What is the best attic insulation for your place? Find out how to make a properly insulated space resorting to blanket or loose-fill insulation technology.
Whether you’ve decided to make a warm roof area or just insulate the home space from above leaving the attic cold, the point concerning what is the best attic insulation is probably a challenge for you. A cold roof is insulated at joist level in order to stop heat loss via the cold roof space. To make a roof warm, the insulation is mounted between the rafters and joists.
Modern technology of blanket insulation today is considered the best insulation for attic. Among commonly used types of insulation there are mineral wool or fiberglass rolls and batts, rigid fiberglass board, loose fill materials (cellulose, mineral wool etc).
Rolls and batts are produced of mineral wool and fiberglass. They are supplied in standard size to properly fit spacing between the joists. This kind of insulation material is waterproof and fire resistant. It can be either equipped with vapor barrier or not.
Rigid fiberglass batts are of greater insulation value than ordinary fiberglass.
Loose fill can be either blown by a special machine or poured from the pack right onto the attic surface. Blowing is much faster and provides better coverage. Loose fill is a better option comparing to batts and rolls for attics which have uneven joist spacing or other obstructions.
Preparations for the job
- Before starting, perform accurate measurements of your attic surface, and keep in mind the required depth of the material.
- Clean the surface between the joists. Decide whether you need a vapor barrier. It is advisable to apply an extra membrane when the drywall surface isn’t silver-backed.
- Vapor barrier is rolled out and neatly cut to fit the gaps between joists.
- Fasten the barrier to the joists by a staple gun.

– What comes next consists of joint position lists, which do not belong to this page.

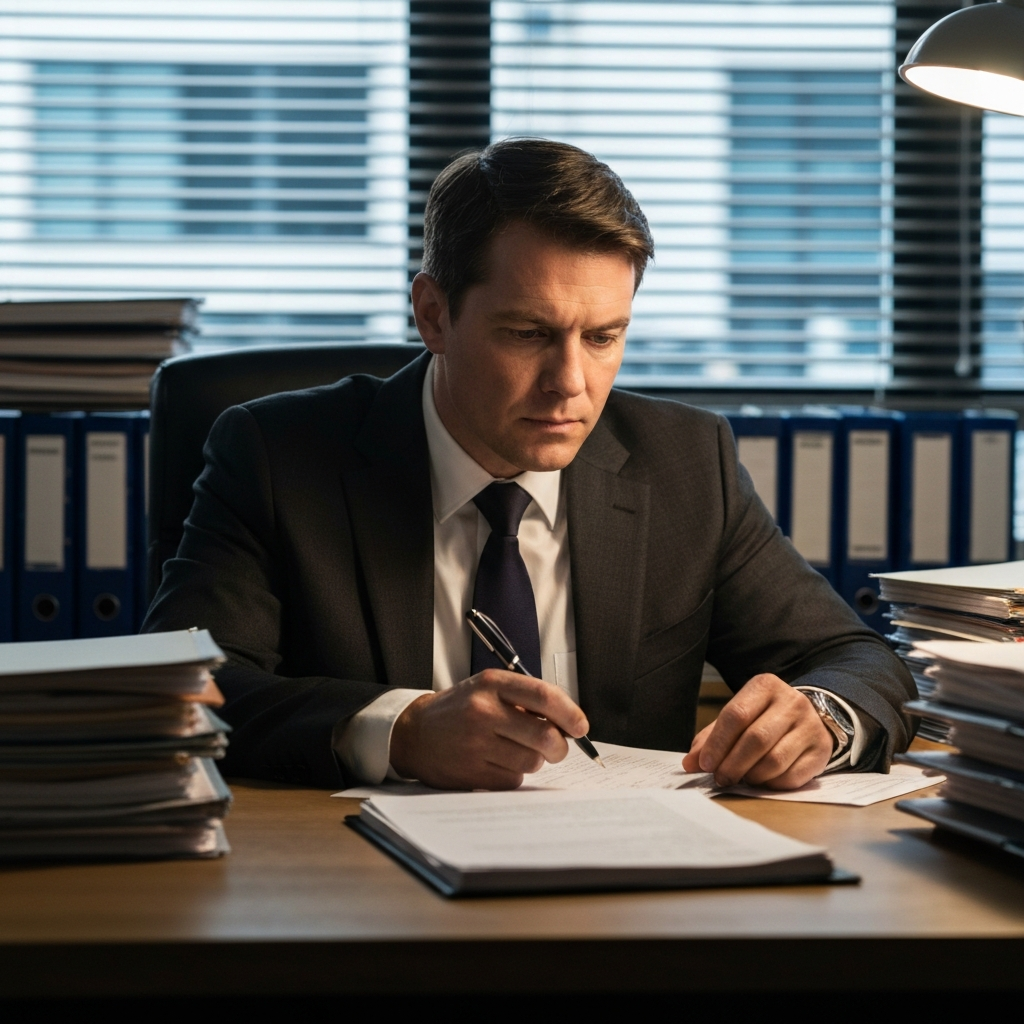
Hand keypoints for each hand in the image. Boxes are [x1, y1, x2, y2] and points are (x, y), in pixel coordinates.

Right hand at [389, 668, 588, 789]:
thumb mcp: (488, 689)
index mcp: (492, 684)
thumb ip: (526, 699)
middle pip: (545, 735)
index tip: (580, 726)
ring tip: (513, 750)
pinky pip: (513, 779)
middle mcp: (483, 711)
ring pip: (532, 761)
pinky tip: (496, 763)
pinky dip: (513, 774)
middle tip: (557, 749)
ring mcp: (476, 743)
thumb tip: (568, 722)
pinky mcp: (471, 772)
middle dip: (560, 747)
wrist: (415, 734)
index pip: (544, 696)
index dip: (570, 713)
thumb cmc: (460, 710)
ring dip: (533, 760)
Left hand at [682, 674, 832, 789]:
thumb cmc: (765, 717)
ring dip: (752, 776)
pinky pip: (792, 776)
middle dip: (732, 764)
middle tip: (720, 778)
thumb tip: (690, 762)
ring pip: (775, 760)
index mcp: (765, 686)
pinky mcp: (822, 750)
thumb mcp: (739, 717)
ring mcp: (810, 726)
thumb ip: (712, 737)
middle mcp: (791, 702)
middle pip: (755, 739)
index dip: (717, 743)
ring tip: (742, 778)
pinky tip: (764, 781)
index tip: (704, 764)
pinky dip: (772, 784)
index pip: (736, 714)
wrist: (810, 717)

- Unpack and roll the insulation blanket out, don’t compress it.
- To prevent overheating of the electrical fittings, cut an opening in the insulation to allow for necessary hardware.
- Get the wires above the insulation not to let them overheat.
Mounting the storage decking
Put the first sheet across the adjacent joists. The edge of the sheet is butted up against the trusses. Don’t close the gaps behind the strips of insulation.
To fasten the deck, use one screw for each section related to the joists on the bottom. Board ends are joined on joists. Then glue the edges with adhesive and fit the wooden sheets together by means of tongue-and-groove joint system.
Installing the loose-fill insulation
Methods involving loose-fill insulation are regarded as a fine alternative for blanket insulation. Which is the best attic insulation for your home is up to you. Consider that packs of loose-fill material are simple to handle and carry into the attic comparing to the blanket insulation. In case of awkwardly shaped attic with much blocking and hard-to-reach voids, loose-fill insulation provides much easier alternative to blanket insulation.
Carefully apply the insulation onto the spots between the joists. Cut out a piece of plywood to fit the spacing between the joists. Align the fill, using the offcut. Excess insulation is moved to areas which need to be handled.
When leveled off, there should be a flat coating across the whole attic space. The blanket insulation barrier at the eaves is going to prevent “slipping”.
The depth of material is determined by further requirements and regulations. Besiege any electrical hardware with a wooden frame to keep the insulation out.
Insulate Walls and Rafters
If you want to turn the attic into a living area, you have to install a certain quantity of insulation. Rafters’ depth is a challenge – it is often necessary to increase it by adding wooden bars. The drywall is covered with extra insulation; framefoil varieties are stapled across the trusses prior to applying drywall. Here you ought to make an air gap by battening the framefoil.
A dwarf wall on the attic serves as a partition from the eaves. Thus, you’ve got a practical space for furniture and fittings. The space behind the wall remains cold with the insulation at joist level only to stop heat losses from the below floor.
Fasten lengths of lumber along the inner side of each rafter. Once airtight felt is installed, these lathing strips will preserve the ventilation gap. If required, you can deepen the fill space by screwing 2×2 in wooden battens to the roof rafters.
Lay the blanket between the lathing strips; do not press the insulation to the roof underside. Wedge the joints between the studs and the dwarf wall with insulation, providing a tight fit to ensure that the material doesn’t go backward. To prevent this, tap the nails along the hind of the studs. You may opt to rigid insulation boards instead.
Apply a vapor barrier. Next, the sheets are fastened to the joists. Thermal drywall is fixed to the wall. Totter joins between adjacent boards to make sure you reached for solid structure. Screw the wooden sheets to the trusses.